START TEXT PROVIDED
Gendered impacts of the Syrian war are multiple and complex. Inside Syria, violations of women’s rights have been used as tactics of warfare by multiple parties to the conflict. Economic deprivation has led to unprecedented levels of child marriage. Siege and starvation tactics and the deliberate targeting of health services have worsened maternal and child mortality. Men and boys have also suffered gendered impacts of the crisis, including sexual violence and other rights violations.
Here are three ways for the international community to engage both at the Brussels Conference and beyond:
1. Protect and promote the space for independent women-led civil society groups
A technical challenge that policy makers in Brussels should recognise is that grassroots women’s groups do not fit easily into the classic humanitarian sectoral boxes which frame donor funding. Whilst numerous NGOs ‘talk the talk’ of gender mainstreaming, there are very few genuinely dedicated to bringing a more transformative approach to protect and empower women. So how to support the groups which do?
Speaking recently with staff at Women Now For Development Syria, they were critical of the tendency for international actors to frame Syrian women as victims; preferring to emphasise their dignity and agency. As one of them put it:
“Aid agencies shouldn’t ask us what the gaps in our needs are, but rather what are our skills and capacities and how can we support you on these? We don’t want to be put in the position of saying ‘we need’, we want to be able to say ‘we do’.”
To enable a more empowering approach, funding needs to be longer term and support core costs, not just specific project activities.
Yet whilst donor commitments made at the London Conference on Syria in 2016 on multi-year funding have started to benefit UN and INGO partners, this is yet to translate into multi-year, flexible support for local groups.
The political space for independent civil society is also increasingly fraught across Syria, especially as control of different areas changes. Arguably groups addressing women’s rights face even greater risks given the sensitive nature of their work, as highlighted by a recent statement issued by women in Idlib.
Policy makers should use Brussels to send a clear signal that the space for independent civil society groups, including women’s groups, is a key indicator of positive peace.
It should be a central tenet of any peace agreement, and – as such – one of the benchmarks for the provision of reconstruction support for Syria.
In countries neighbouring Syria, the space for Syrians, including women, to legally register and operate CSOs is also constrained. In Jordan, CARE has therefore sought to expand the space for Syrian women to have a voice in decision making through establishing ‘Syrian Women Leadership Councils’.
Currently present in four urban locations across the country, the women on these councils receive training and mentoring to take on roles in community outreach and gathering feedback on the quality of aid programmes they access.
END TEXT PROVIDED
• _EXERCISE INSTRUCTIONS_
Resume the text above on gendered impacts of the Syrian war, starting right after its last sentence.
START DATA SUPPLIED
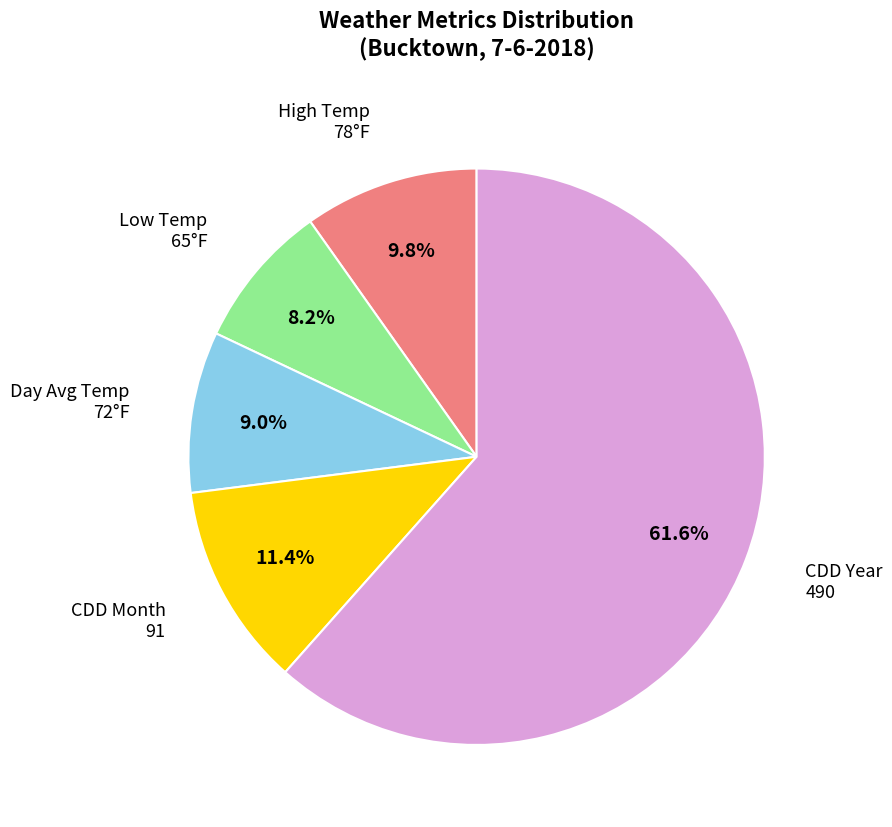

Does any single category account for the majority?

Yes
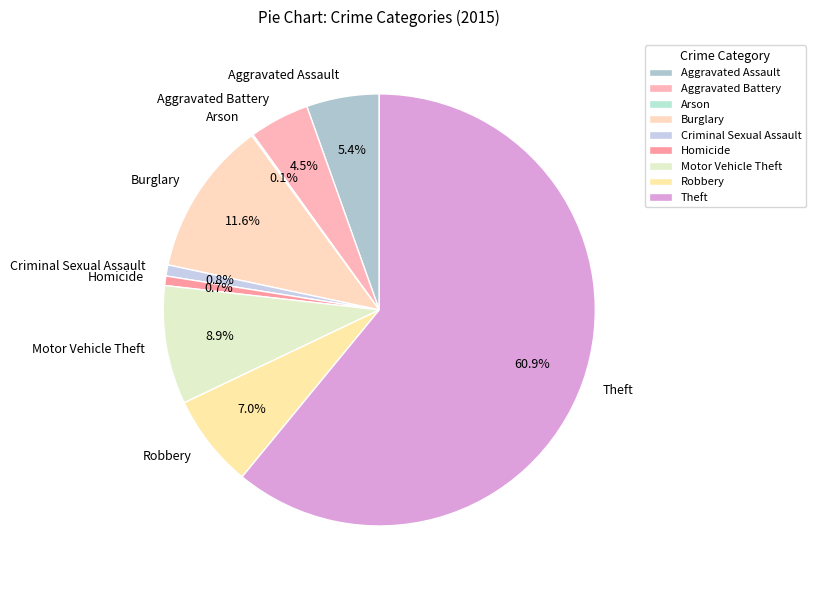

To the nearest percent, what portion does Theft represent?

61%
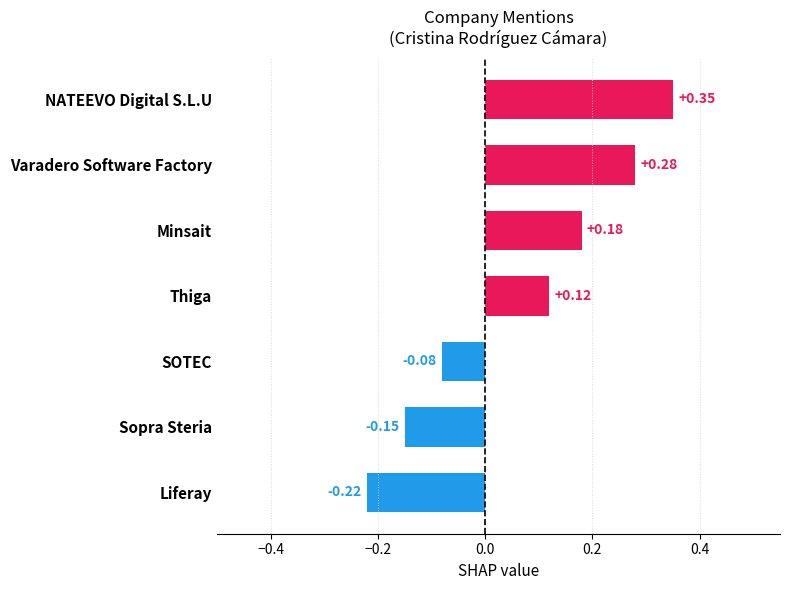

What is the label of the 4th bar from the bottom?

Thiga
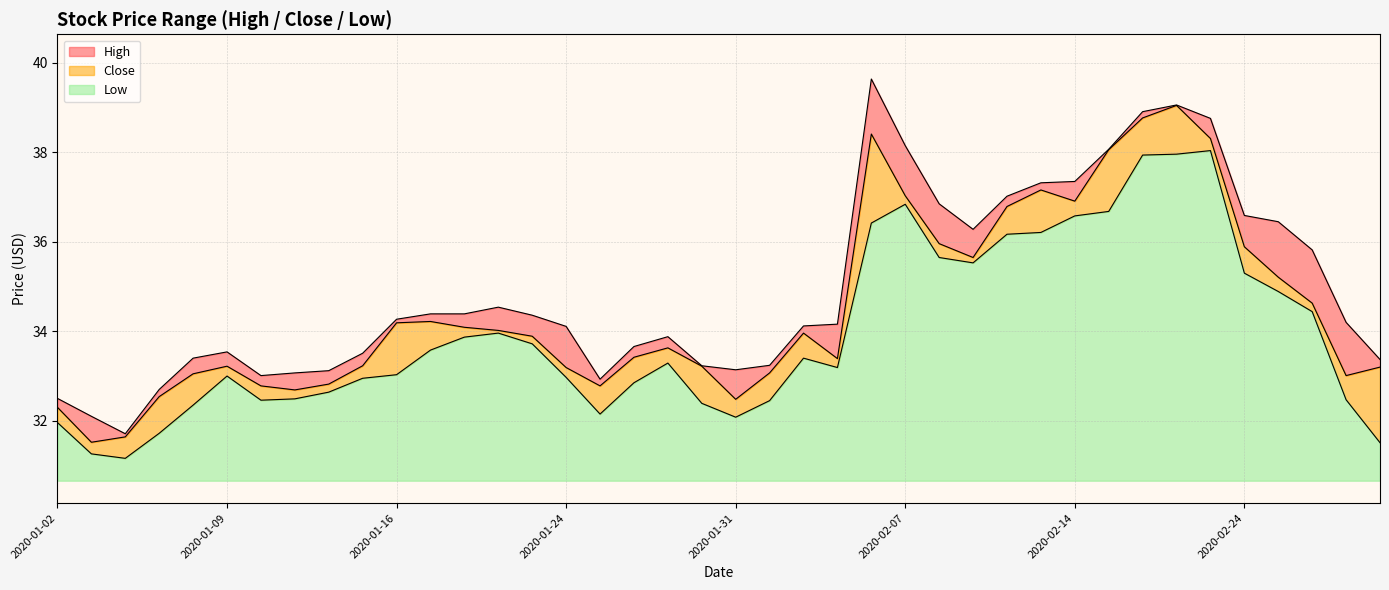

Rank the series at 2020-02-11 from highest to lowest value.

High, Close, Low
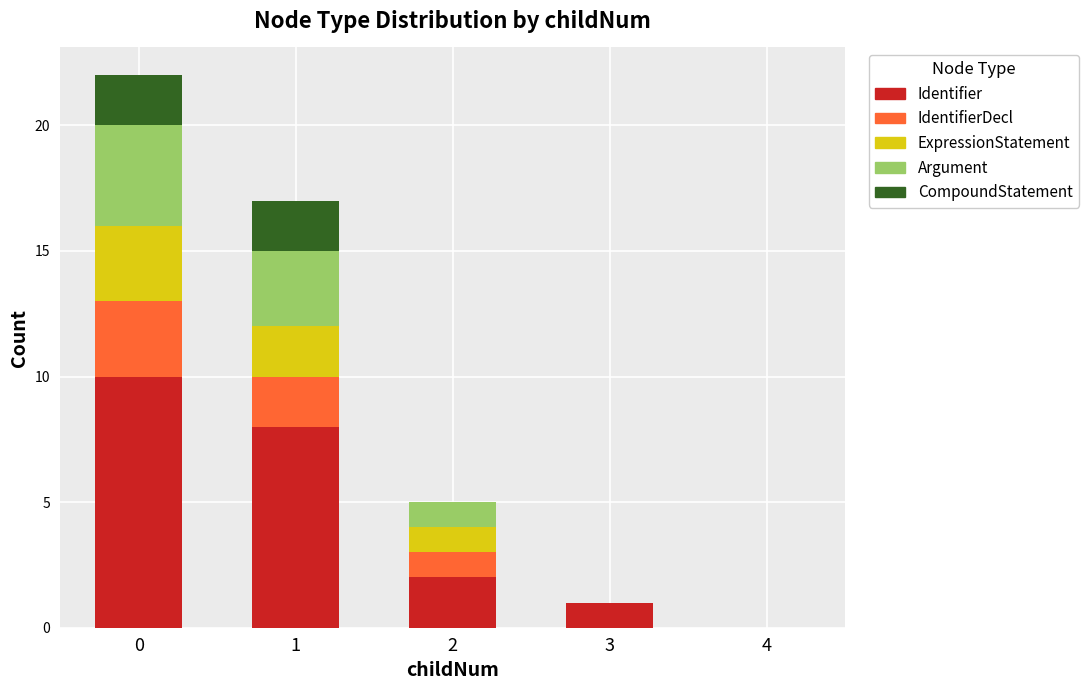

How many data points does each series have?

5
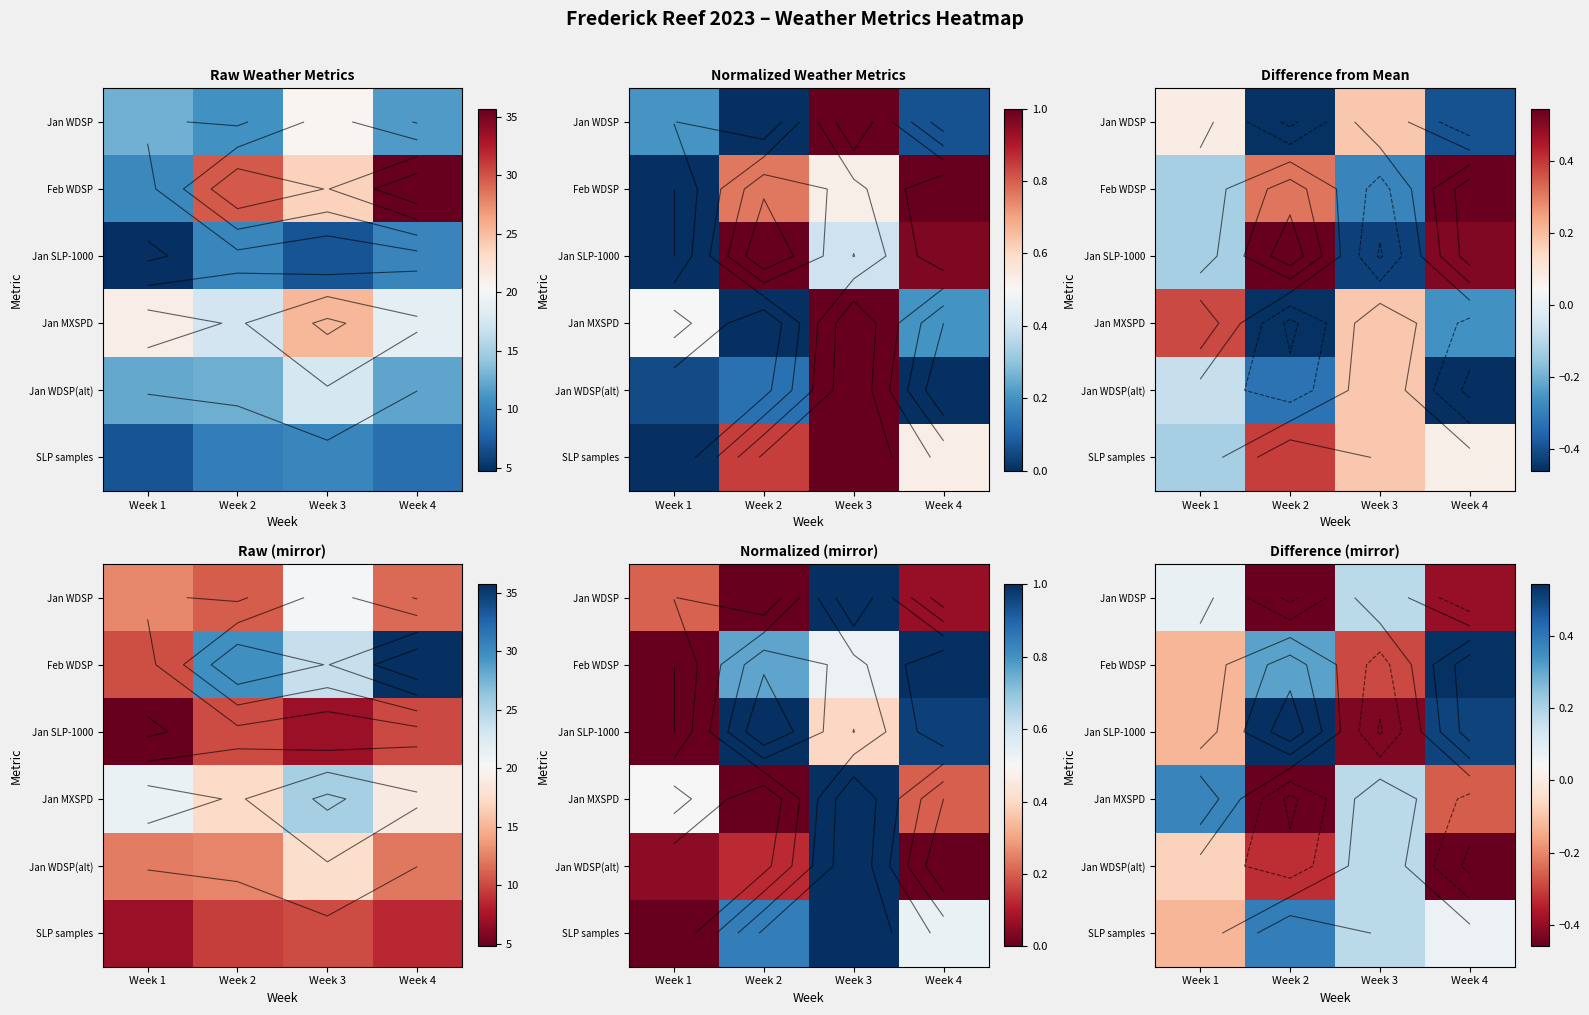

What is the spread (max minus min) of values at Week 4?

1.0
END DATA SUPPLIED
• _TASK RESPONSE_
In time, CARE hopes for the Women Leadership Councils to also engage Syrian women and girls as participants in policy decision making and accountability efforts.
With UNHCR having recently adopted a revised global action plan to implement its five Commitments to Refugee Women and an updated UNHCR Age, Gender and Diversity policy, we are hopeful that the Syrian Women Leadership Council is the kind of initiative which can be scaled-up. The coming year will also see the roll-out of a new UN Inter-Agency Standing Committee (IASC) accountability framework on gender in the humanitarian system, detailing responsibilities for gender at different levels of humanitarian leadership and coordination.
At Brussels and beyond, donors should review funds they provide and their political engagement in the region to press for accountability and accelerate progress on these efforts.
2. Address obstacles facing Syrian women in accessing livelihoods
At the London Conference on Syria in 2016, commitments were made to open up work permits for refugees. Yet we know that in Jordan only 4% of work permits issued to Syrian refugees have gone to women.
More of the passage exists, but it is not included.